PROVIDED RECORDS Start Marker
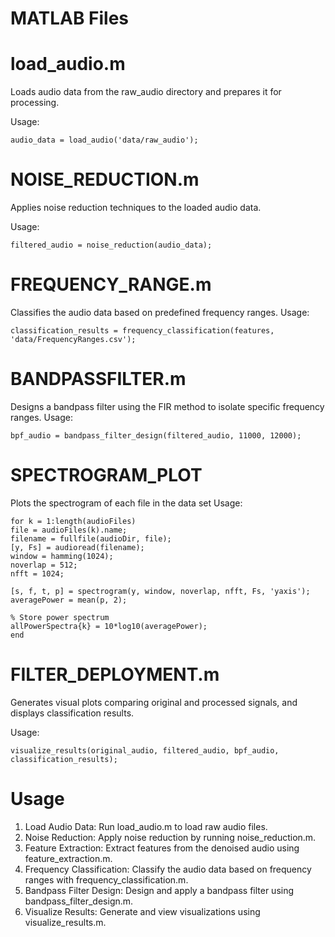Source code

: # MATLAB Files
# load_audio.m
Loads audio data from the raw_audio directory and prepares it for processing.

Usage: 
  
    audio_data = load_audio('data/raw_audio');

# NOISE_REDUCTION.m
Applies noise reduction techniques to the loaded audio data.

Usage: 
  
    filtered_audio = noise_reduction(audio_data);

# FREQUENCY_RANGE.m
Classifies the audio data based on predefined frequency ranges.
Usage: 

    classification_results = frequency_classification(features, 'data/FrequencyRanges.csv');

# BANDPASSFILTER.m
Designs a bandpass filter using the FIR method to isolate specific frequency ranges.
Usage: 
              
    bpf_audio = bandpass_filter_design(filtered_audio, 11000, 12000);

# SPECTROGRAM_PLOT
Plots the spectrogram of each file in the data set 
Usage: 

    for k = 1:length(audioFiles)
    file = audioFiles(k).name;
    filename = fullfile(audioDir, file);
    [y, Fs] = audioread(filename);
    window = hamming(1024);
    noverlap = 512;
    nfft = 1024;

    [s, f, t, p] = spectrogram(y, window, noverlap, nfft, Fs, 'yaxis');
    averagePower = mean(p, 2);
    
    % Store power spectrum
    allPowerSpectra{k} = 10*log10(averagePower);
    end

# FILTER_DEPLOYMENT.m
Generates visual plots comparing original and processed signals, and displays classification results.

Usage:
    
    visualize_results(original_audio, filtered_audio, bpf_audio, classification_results);

# Usage
1. Load Audio Data: Run load_audio.m to load raw audio files.
2. Noise Reduction: Apply noise reduction by running noise_reduction.m.
3. Feature Extraction: Extract features from the denoised audio using feature_extraction.m.
4. Frequency Classification: Classify the audio data based on frequency ranges with frequency_classification.m.
5. Bandpass Filter Design: Design and apply a bandpass filter using bandpass_filter_design.m.
6. Visualize Results: Generate and view visualizations using visualize_results.m.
PROVIDED RECORDS End Marker
- PROBLEM TO SOLVE
Answer only with the count of lines in the records that include the string "averagePower".

- ANSWER SPACE
2